▸ **Dataset extract**:
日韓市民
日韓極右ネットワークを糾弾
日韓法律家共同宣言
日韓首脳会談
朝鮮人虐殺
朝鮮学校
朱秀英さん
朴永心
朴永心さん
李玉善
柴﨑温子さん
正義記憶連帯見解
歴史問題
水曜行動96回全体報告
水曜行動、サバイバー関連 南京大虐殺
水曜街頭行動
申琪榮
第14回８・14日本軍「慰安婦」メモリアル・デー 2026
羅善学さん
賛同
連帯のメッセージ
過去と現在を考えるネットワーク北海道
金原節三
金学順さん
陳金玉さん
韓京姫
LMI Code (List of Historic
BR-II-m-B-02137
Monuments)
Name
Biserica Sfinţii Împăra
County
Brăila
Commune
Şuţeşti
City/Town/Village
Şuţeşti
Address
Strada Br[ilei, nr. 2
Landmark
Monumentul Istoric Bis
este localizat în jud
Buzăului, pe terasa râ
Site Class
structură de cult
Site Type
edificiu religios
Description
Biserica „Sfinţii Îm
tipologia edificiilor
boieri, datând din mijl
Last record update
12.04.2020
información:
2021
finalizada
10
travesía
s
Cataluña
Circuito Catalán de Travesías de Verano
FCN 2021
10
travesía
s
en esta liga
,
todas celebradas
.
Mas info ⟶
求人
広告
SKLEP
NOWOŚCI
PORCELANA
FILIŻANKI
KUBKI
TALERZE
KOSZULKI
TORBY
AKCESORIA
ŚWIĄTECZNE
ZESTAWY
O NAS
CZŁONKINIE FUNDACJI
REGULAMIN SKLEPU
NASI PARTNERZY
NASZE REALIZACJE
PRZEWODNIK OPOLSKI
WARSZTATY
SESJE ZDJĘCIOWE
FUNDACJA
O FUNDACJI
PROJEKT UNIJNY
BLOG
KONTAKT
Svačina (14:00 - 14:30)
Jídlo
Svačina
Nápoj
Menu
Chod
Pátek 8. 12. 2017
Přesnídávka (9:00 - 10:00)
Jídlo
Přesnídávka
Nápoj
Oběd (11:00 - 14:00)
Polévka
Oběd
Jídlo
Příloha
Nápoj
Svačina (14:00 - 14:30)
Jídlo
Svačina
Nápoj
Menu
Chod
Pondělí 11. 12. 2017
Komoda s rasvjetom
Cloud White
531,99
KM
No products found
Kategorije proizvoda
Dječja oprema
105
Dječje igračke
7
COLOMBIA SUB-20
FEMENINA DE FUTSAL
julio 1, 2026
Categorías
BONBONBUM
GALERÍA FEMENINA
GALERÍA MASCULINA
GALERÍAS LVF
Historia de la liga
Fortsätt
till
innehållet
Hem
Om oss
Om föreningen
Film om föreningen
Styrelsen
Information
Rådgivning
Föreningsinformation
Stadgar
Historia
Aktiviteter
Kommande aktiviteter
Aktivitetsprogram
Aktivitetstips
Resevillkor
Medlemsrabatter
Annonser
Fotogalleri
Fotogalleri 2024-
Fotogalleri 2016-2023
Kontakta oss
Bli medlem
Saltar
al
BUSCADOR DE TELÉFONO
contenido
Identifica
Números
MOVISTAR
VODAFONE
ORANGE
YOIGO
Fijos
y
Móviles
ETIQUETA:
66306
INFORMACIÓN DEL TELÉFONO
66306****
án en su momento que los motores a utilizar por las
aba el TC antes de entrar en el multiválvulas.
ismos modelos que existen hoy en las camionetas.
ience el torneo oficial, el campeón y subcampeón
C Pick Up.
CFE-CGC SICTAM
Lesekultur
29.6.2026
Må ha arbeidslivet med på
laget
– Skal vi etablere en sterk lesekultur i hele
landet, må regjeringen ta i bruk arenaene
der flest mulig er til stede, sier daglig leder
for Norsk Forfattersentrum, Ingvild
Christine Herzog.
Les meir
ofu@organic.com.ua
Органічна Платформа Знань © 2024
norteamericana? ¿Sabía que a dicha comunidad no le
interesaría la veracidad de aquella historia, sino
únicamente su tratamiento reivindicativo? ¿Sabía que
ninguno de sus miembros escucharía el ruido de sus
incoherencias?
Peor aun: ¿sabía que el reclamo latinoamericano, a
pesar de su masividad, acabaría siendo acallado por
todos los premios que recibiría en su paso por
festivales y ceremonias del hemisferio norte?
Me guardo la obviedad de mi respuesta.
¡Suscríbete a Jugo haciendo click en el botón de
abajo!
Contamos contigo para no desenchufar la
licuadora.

▸ **Aim of the exercise**:
Where the string "Sfinţii" appears in a line of the entries, count that line, and state the total alone.

▸ **Result**:
2